If you had to chose, would you rather be creative or innovative?
How does creativity differ from innovation? The best explanation I’ve seen comes from Theodore Levitt, Professor of Business Administration at Harvard University. For years I have carried around the following quote from the professor:
Creativity thinks up new things. Innovation does new things.
There is really no shortage of creativity or of creative people in American business. The shortage is of innovators. The major problem is that so called “creative” people often pass on to others the responsibility for getting down to brass tacks. They have plenty of ideas but little business-like follow-through. They themselves are the bottleneck. They make none of the right kind of effort to help their ideas get a hearing and a try.
Does that help to clarify the choice between creativity and innovation?

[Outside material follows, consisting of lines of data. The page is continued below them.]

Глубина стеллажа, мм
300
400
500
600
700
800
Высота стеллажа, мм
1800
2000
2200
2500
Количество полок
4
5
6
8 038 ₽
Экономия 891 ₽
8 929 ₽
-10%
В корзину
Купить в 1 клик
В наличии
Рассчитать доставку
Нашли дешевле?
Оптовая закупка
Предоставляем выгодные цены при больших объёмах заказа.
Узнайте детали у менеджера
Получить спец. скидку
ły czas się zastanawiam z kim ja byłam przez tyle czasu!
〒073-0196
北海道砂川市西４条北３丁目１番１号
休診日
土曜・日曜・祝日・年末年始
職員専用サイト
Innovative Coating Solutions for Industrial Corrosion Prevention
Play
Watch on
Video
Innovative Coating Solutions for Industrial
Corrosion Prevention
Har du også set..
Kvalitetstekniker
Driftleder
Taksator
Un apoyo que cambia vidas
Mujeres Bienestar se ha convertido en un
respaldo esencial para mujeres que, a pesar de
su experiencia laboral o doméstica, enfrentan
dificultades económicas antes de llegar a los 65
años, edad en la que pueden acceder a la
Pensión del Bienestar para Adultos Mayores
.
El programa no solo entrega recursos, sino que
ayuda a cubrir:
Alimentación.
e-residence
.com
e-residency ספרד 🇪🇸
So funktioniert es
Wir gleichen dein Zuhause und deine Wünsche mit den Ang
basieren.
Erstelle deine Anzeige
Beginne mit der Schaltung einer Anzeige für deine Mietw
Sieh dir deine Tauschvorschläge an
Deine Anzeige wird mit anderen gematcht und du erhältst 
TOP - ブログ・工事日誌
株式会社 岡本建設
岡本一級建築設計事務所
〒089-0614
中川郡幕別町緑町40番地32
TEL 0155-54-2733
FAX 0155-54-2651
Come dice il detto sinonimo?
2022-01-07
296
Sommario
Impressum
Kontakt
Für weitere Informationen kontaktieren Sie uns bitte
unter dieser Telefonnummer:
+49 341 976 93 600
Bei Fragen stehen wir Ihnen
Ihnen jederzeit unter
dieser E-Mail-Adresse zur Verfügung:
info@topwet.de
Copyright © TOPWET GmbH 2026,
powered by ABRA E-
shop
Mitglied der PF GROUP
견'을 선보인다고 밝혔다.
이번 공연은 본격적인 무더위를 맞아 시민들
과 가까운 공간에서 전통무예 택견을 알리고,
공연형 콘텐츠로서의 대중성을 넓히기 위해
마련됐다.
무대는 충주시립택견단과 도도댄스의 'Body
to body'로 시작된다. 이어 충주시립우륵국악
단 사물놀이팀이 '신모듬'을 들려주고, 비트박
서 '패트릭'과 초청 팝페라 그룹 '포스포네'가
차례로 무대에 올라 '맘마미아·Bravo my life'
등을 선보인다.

We all have ideas about how to fix various problems. We often think of creative ways to meet new challenges. With little effort we can even come up with suggestions on how someone else can do his or her job better. We can easily create lengthy “to do” lists for those around us. The much harder assignment is to be innovative and to actually do what it takes to make a difference.
So, back to the question: Which would you rather be—creative or innovative? (Hint: it’s a trick question.)
I think the question itself is faulty. For me, this is never an either/or proposition.
The best choice is both. I want 1) to be creative and think up new things and also 2) to be innovative and do new things. How about you?
Great piece, as always, Duane! And I would have to agree with you…I’d much prefer to be both Creative AND Innovative.
I also had another thought…in considering the definitions you provided – I’m wondering if one could argue that creativity would have to be present in order to be innovative. But one does not have to be innovative to be creative. Hmmm…thoughts?
Interesting question, JoAnn. Hadn’t thought about it, but I’d guess that innovation not tied to creativity would be like tactics not tied to strategy. Thinking should precede acting, so it follows that creativity (thinking up new things) should go before innovation (doing new things). Thanks, JoAnn, for once again making me think about things in a new way.